A l’entracte de cette foire baroque délicieusement lugubre, vous pourrez vous promener parmi des arbres extraordinaires, visiter le cabinet des curiosités incluant un bestiaire fabuleux, ou encore consulter un mage-psychologue qui vous collera les miquettes en vous démontrant comment votre cerveau vous joue des tours… et là, ne vous étonnez pas si au moment où vous refermez le livre, une escouade d’infirmiers force votre porte pour vous passer la camisole, surtout si vous leur racontez que tout est véridique !

En attendant, vous pourrez toujours profiter d’un graphisme varié par des auteurs triés sur le volet (en plus de Marion Montaigne, on notera la participation de Libon, Tony Sandoval, Boulet, Camille Moog, Ewann Surcouf, Geoffroy Monde, Sybilline et Capucine, Adrien Ménielle, Guillaume Long, Yannick Lejeune), le tout formant un ensemble cohérent et passionnant sous la baguette du brillant chef d'orchestre Patrick Baud.
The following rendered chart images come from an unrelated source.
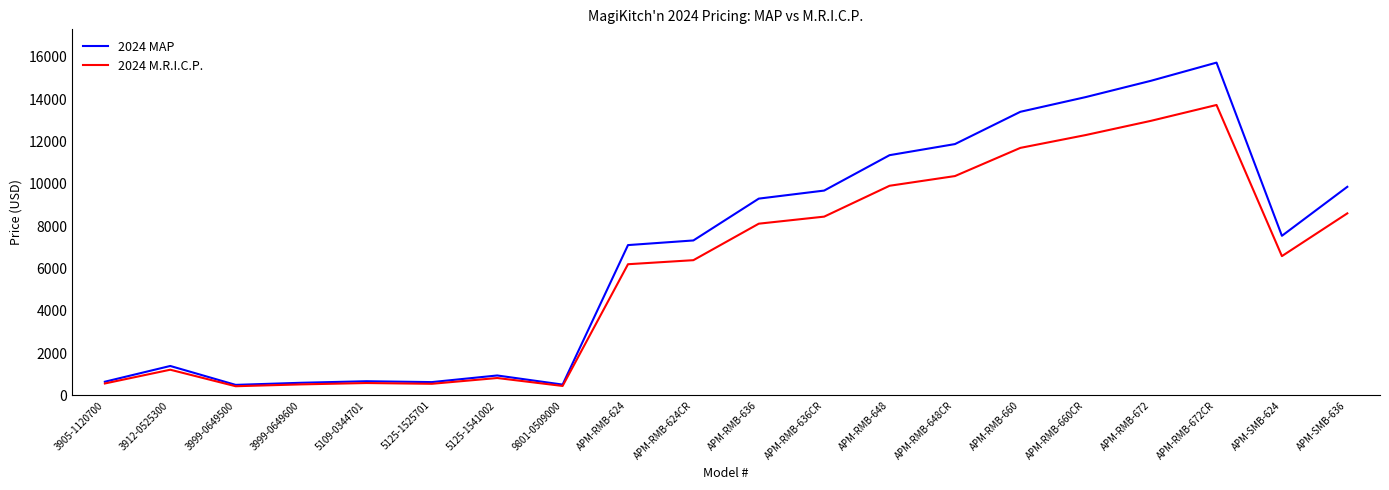

At APM-RMB-660, list the series in order from largest to smallest.

2024 MAP, 2024 M.R.I.C.P.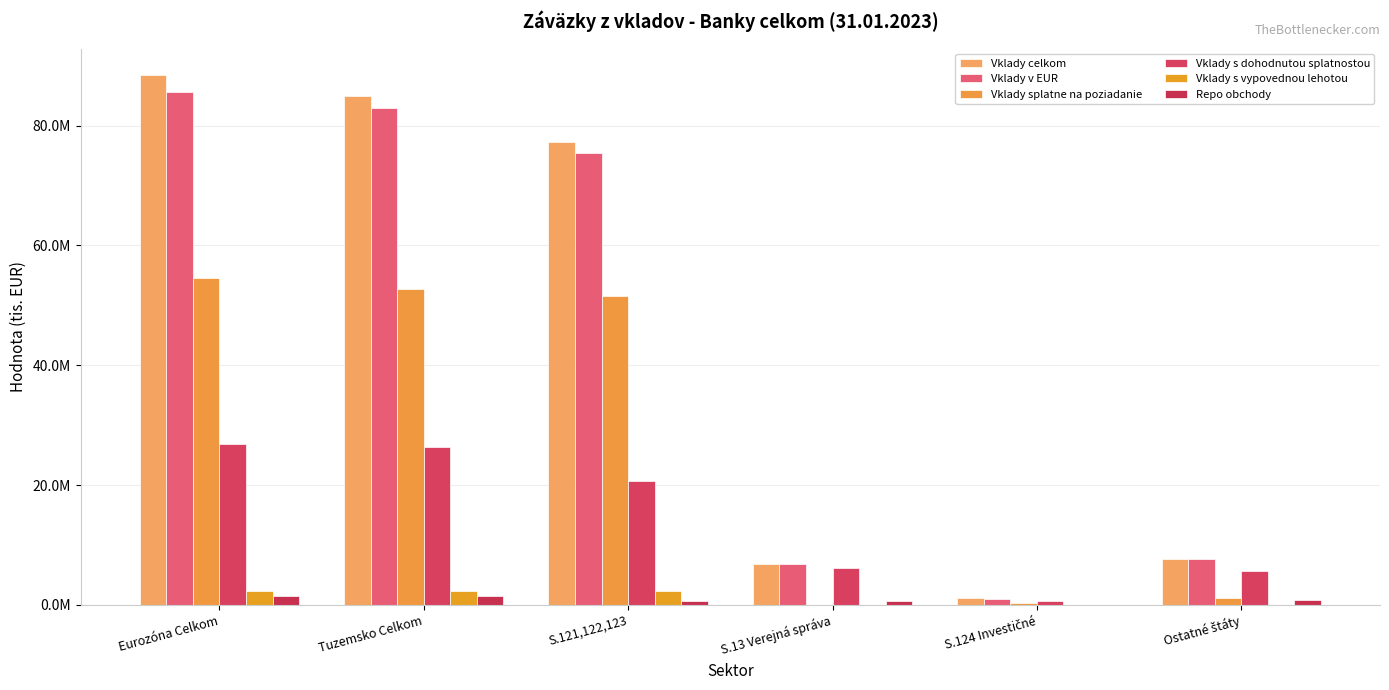

Is the value of Vklady celkom at S.124 Investičné greater than the value of Vklady s vypovednou lehotou at Tuzemsko Celkom?

No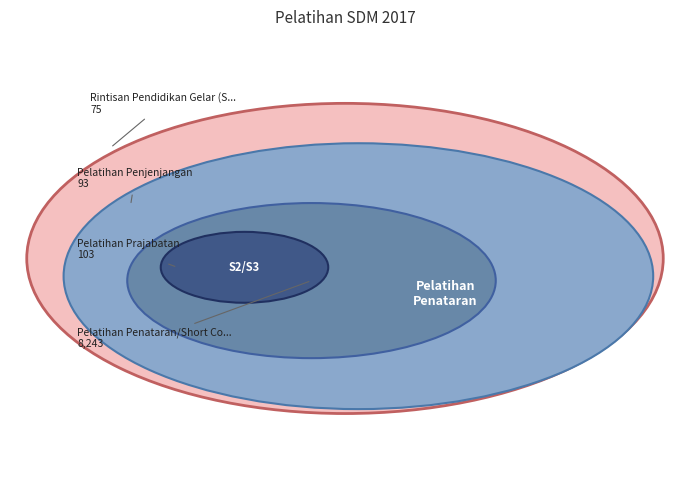

How many segments does this pie chart have?

4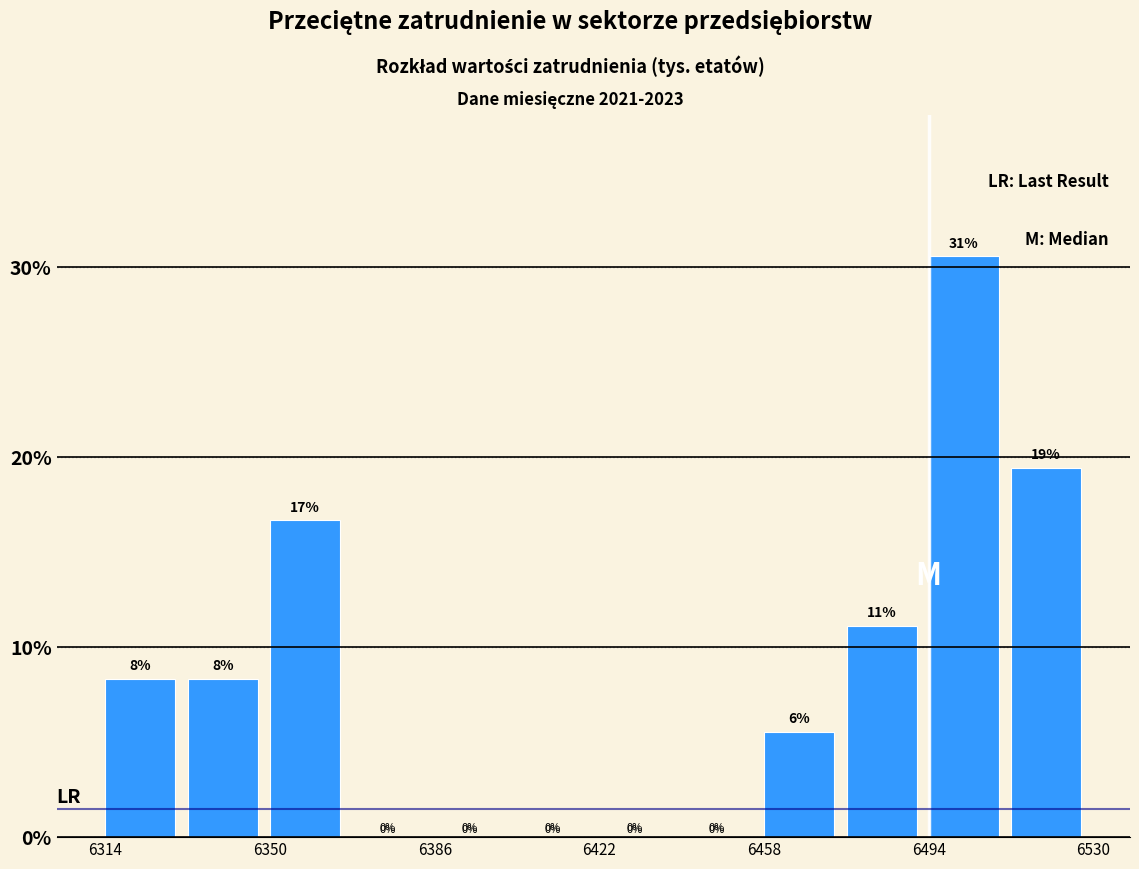

Around what value on the x-axis is the tallest bar? Give the approximate position of its centre, as read against the axis.

6500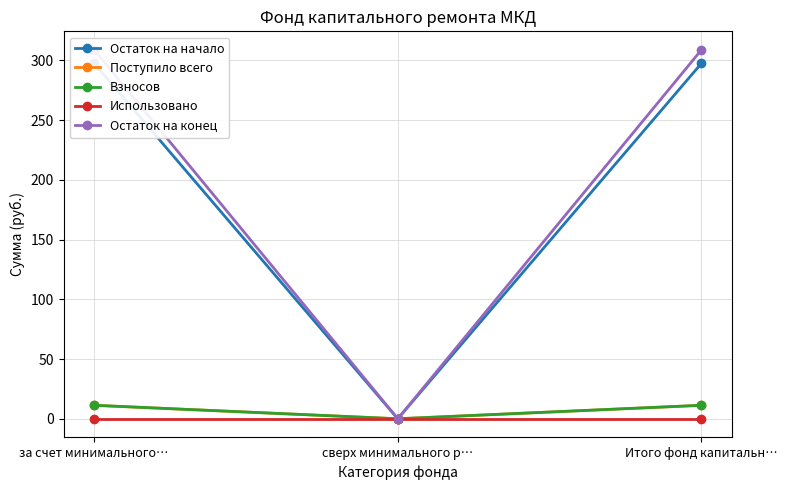

Reading left to right, transcribe all the data shown in this chart.

Остаток на начало: за счет минимального…=297.5	сверх минимального р…=0.0	Итого фонд капитальн…=297.5
Поступило всего: за счет минимального…=11.3	сверх минимального р…=0.0	Итого фонд капитальн…=11.3
Взносов: за счет минимального…=11.3	сверх минимального р…=0.0	Итого фонд капитальн…=11.3
Использовано: за счет минимального…=0.0	сверх минимального р…=0.0	Итого фонд капитальн…=0.0
Остаток на конец: за счет минимального…=308.8	сверх минимального р…=0.0	Итого фонд капитальн…=308.8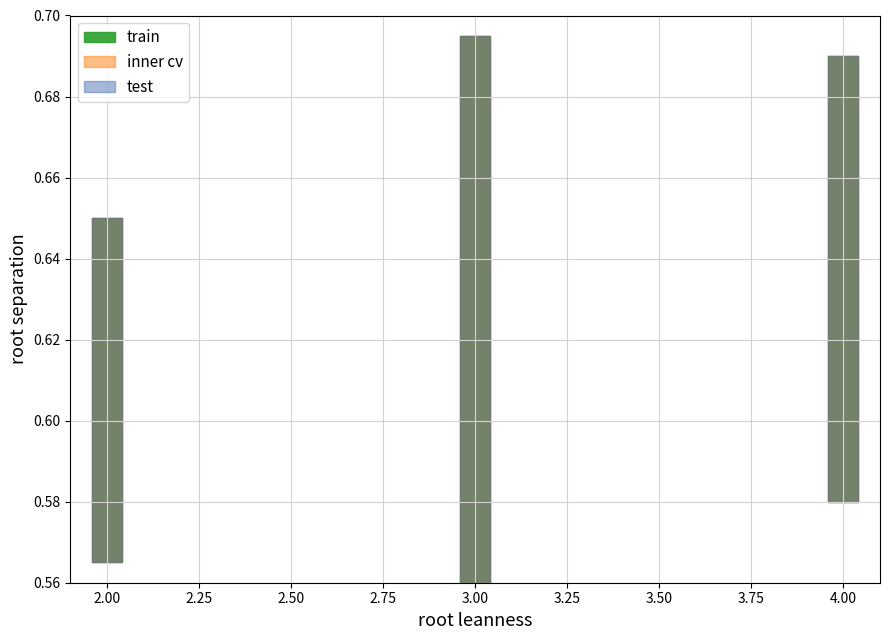

True or false: inner cv and train intersect in this chart.

False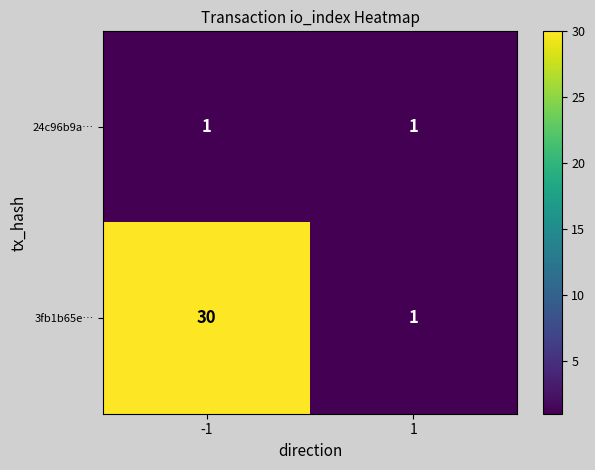

Is it true that 24c96b9a… equals 1 at 1?

True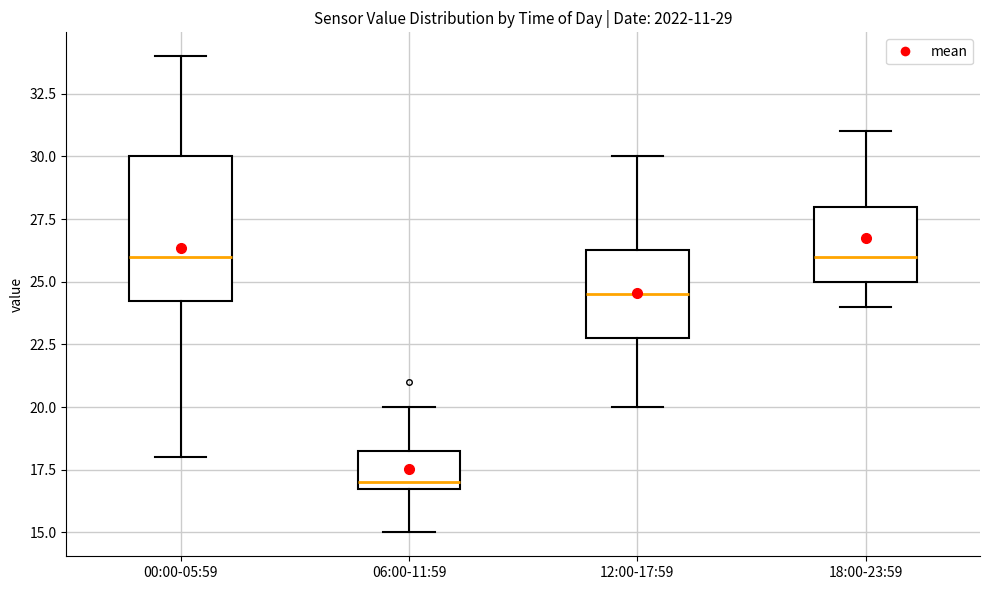

Which box is the tallest, from its lower edge to its upper edge?

00:00-05:59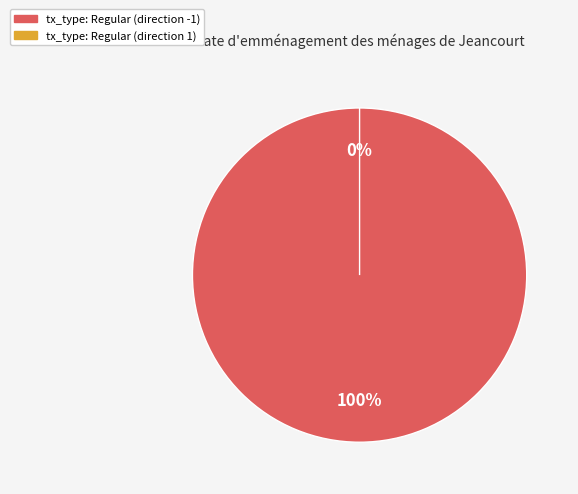

How many segments does this pie chart have?

2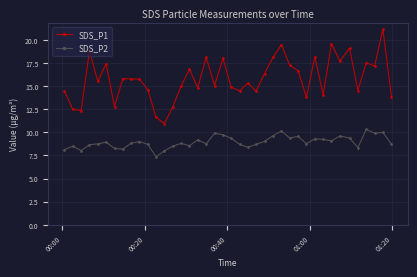

What is the value of the SDS_P2 point at the 29th from the left?

9.6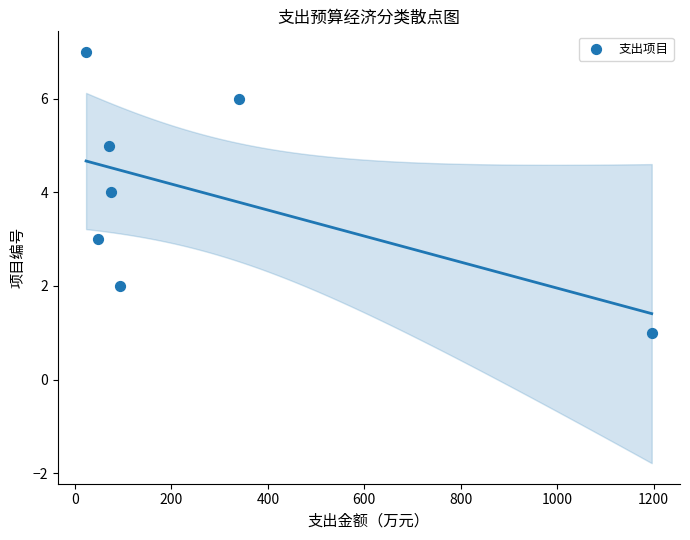

What is the average Y value?

4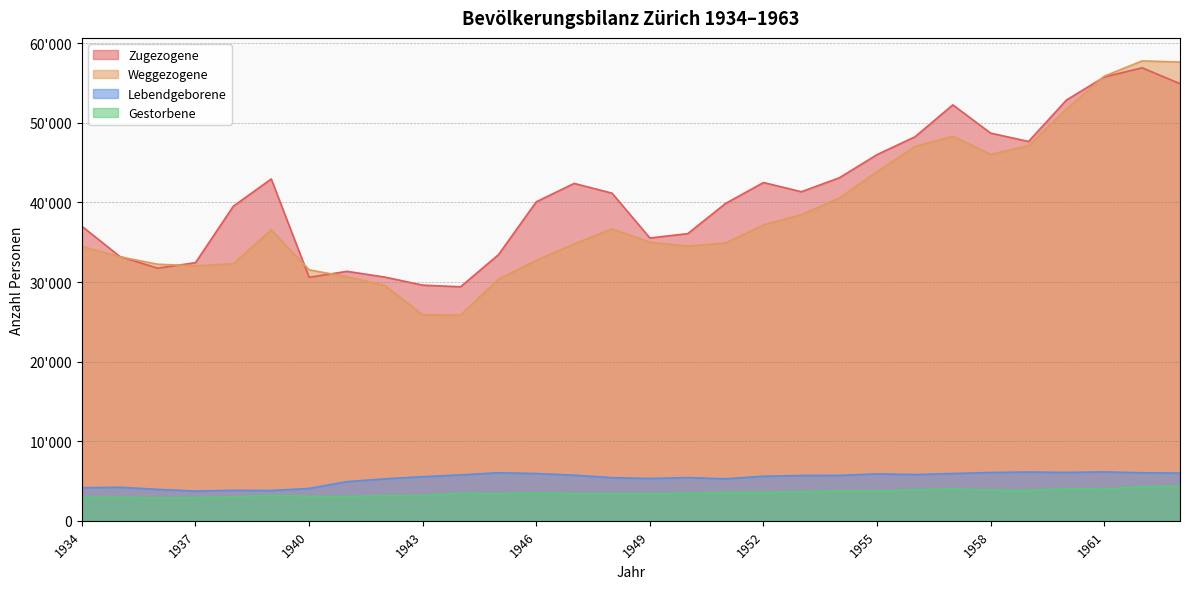

How many data points in Gestorbene are above 3471?

14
L’axolotl est paraît-il une espèce menacée. Espérons qu’il en ira tout autrement pour l'Axolot version BD, œuvre collective et originale à laquelle une suite serait plus que bienvenue.

Nom série  Mauvais genre  posté le 25/06/2014 Modifier cet avis Achat conseillé ? Oui
Note Note: 5/5 (Culte !)
Une sacrée histoire que celle de Paul Grappe ! Curieusement, ce n’est qu’en refermant la dernière page que j’ai réalisé qu’il s’agissait d’une histoire vraie. Et pourtant je ne doute pas qu’un scénariste brillant ait pu concevoir un récit aussi incroyable, aussi dérangeant, aussi fascinant. Un gros pavé dans la mare fétide des opposants au mariage gay et autres paranoïaques redoutant un enseignement du plus « mauvais genre »… Et quand je dis « gros pavé », surtout ne pas se méprendre ! Car si pavé il y a, celui-ci est tout en finesse, servi par un joli dessin au pastel à dominante gris sépia parsemé de touches de rouge, pour évoquer d’une part le sang de la boucherie 14-18 et d’autre part la relation passionnelle et tumultueuse entre Louise et Paul ou encore la séduction un brin provocante. Au niveau du trait, on est presque plus dans l’esquisse, le but étant de faire ressortir les ambiances, les attitudes et les expressions des personnages, ce que Chloé Cruchaudet réussit avec énormément de talent. C’est vraiment très très beau à regarder et on se dit que les contours des cases auraient été superflus dans une histoire sur la relativité du genre…

Par ailleurs inspirée d’un roman, cette BD nous fait vivre la transformation physique et morale d’un homme qui au départ se travestissait uniquement pour sortir de la clandestinité. Un rien macho au départ, Paul va peu à peu découvrir sa part de féminité qu’il finira par assumer totalement et mettre en valeur en devenant la star des soirées olé-olé du Bois de Boulogne. Du coup, on se dit que ce n’est peut-être pas tout à fait par hasard si on disait de ces années qu’elles étaient « folles »… L’humour n’est pas absent et vient judicieusement contrebalancer la dureté de certaines scènes évoquant la Grande guerre au début de l’album, une guerre où par chance Paul n’aura (délibérément) laissé qu’un doigt pour éviter d’y laisser le reste.

Il va sans dire que « Mauvais genre » est un énorme coup de cœur pour moi, et incontestablement une des meilleures productions de l’année 2013.